··· Verilen metin

Sinan Bezircilioğlu, kentin pek çok alanda potansiyelini tam olarak kullanamamış olmasının ardında yatan tartışmaları da değerlendirdi. Bezircilioğlu, İzmir'de son 30-40 yıldır sürekli gündeme gelen ve kendisinin "şehir geyiği" olarak nitelendirdiği "İzmir ne şehri olmalı? İzmir kongreler şehri mi olmalı? İzmir turizm şehri mi olmalı? İzmir tarım şehri mi olmalı? İzmir sanayi şehri mi olmalı?" tartışmasına kökten karşı çıktığını sert bir dille ifade etti. Kenti tek bir kalemle veya tek bir sektörle bağdaştırmanın büyük bir hata olduğunu vurgulayan Bezircilioğlu, İzmir'in çok yönlü zenginliğini şu sözlerle ifade etti:


"İzmir'i tek bir kalemle bağdaştıramazsınız. Bu şehir kongreler şehri mi, turizm şehri mi, tarım şehri mi, sanayi şehri mi olmalı tartışması 30-40 yıldır sürüyor, ben buna kökten karşı çıkıyorum." İzmir'in tek bir alana sıkıştırılamayacağının altını çizen Bezircilioğlu, Aliağa gibi petrokimya devlerinin olduğu bir sanayi bölgesi varken, Bayındır'ın süs bitkileri ve fidancılıkta rakipsiz olduğunu; turizmde ise Antalya'da olmayan Meryem Ana gibi kültürel ve inanç turizmi değerlerine sahip olduğunu belirtti. Bezircilioğlu, lojistik ve coğrafi konumuyla da Ege Bölgesi'nin başşehri konumunda olan İzmir'in, tüm bu alanlardaki potansiyeli aynı anda kullanması gerektiğini ifade etti.


İzmir'in ilçelerinin birbirinden farklı ve güçlü potansiyellere sahip olduğunu belirten Bezircilioğlu, kenti tek bir kimlikle tanımlamanın yanlış olduğunu savundu.


Kuzey Aksı (Aliağa-Bergama): "Aliağa, 50 yıl önce balıkçı kasabasıydı, bugün Türkiye'nin Dubai'si oldu. Petrokimyası, rafinerisi ve limanlarıyla devasa bir sanayi üssü. Bakırçay havzası ise tarım ve sanayiyi birleştiriyor."


Güney Aksı (Küçük Menderes): "Tire, Ödemiş, Torbalı, Menderes, Selçuk, Bayındır... Burası dünyanın en verimli havzalarından biri. Süt, hayvancılık ve fidancılıkta Türkiye'ye katma değer sağlıyor."

······

(Yapılacak işler)
(a) İzmir hakkındaki metne göre Aliağa 50 yıl önce neydi?
(b) İzmir hakkındaki metinde geçen "İzmir'in ilçelerinin birbirinden farklı ve güçlü potansiyellere sahip olduğunu belirten Bezircilioğlu, kenti tek bir kimlikle tanımlamanın yanlış olduğunu savundu." cümlesini İngilizceye çevirin.
(c) İzmir hakkındaki metni son cümlesinden sonra sürdürün.

··· Kaynak veriler

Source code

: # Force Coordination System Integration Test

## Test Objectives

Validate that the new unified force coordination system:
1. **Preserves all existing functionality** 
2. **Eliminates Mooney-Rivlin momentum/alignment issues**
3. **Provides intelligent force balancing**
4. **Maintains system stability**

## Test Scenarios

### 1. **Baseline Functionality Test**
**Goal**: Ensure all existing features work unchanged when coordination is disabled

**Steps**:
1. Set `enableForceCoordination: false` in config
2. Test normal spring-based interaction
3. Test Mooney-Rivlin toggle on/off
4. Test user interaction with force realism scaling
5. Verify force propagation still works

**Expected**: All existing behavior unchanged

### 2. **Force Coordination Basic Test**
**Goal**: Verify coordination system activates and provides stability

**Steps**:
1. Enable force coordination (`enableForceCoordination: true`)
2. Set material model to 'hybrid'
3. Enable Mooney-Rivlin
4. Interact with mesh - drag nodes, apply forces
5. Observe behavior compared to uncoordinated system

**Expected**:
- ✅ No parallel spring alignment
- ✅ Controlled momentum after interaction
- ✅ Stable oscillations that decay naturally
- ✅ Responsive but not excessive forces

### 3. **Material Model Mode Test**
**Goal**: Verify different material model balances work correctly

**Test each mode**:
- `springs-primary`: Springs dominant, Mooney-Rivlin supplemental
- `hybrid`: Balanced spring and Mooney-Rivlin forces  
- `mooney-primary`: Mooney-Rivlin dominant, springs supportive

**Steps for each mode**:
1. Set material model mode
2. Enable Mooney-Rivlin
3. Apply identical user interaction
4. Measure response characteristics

······

(Görev sonuçları)
(a) Bir balıkçı kasabasıydı.

(b) Stating that İzmir's districts have distinct and strong potentials, Bezircilioğlu argued that it is wrong to define the city by a single identity.

(c)
Batı Yakası (Yarımada): "Urla, Çeşme, Karaburun... Burası Türkiye'nin 'Beverly Hills'i gibi. Emekli olan herkesin yaşamak istediği, turizmin ve gastronominin merkezi."


“Atatürk’ün çizgisini en iyi temsil eden şehir.”


İzmir’in kimliğine vurgu yapan Zafer Partisi İl Başkanı Sinan Bezircilioğlu, sözlerini şöyle sürdürdü:


"İzmir, Türkiye'nin dış dünyaya açılan yüzüdür. Atatürk’ün işaret ettiği muasır medeniyet çizgisini, bu şehrin bir sembolü olarak görüyorum. Şu an 81 vilayet içerisinde Cumhuriyetin değerlerini ve bu vizyonu en iyi temsil eden, en iyi taşıyan şehir tartışmasız İzmir’dir” dedi.


“100 yıllık çınarlarımız İstanbul’un gölgesinde kaldı.”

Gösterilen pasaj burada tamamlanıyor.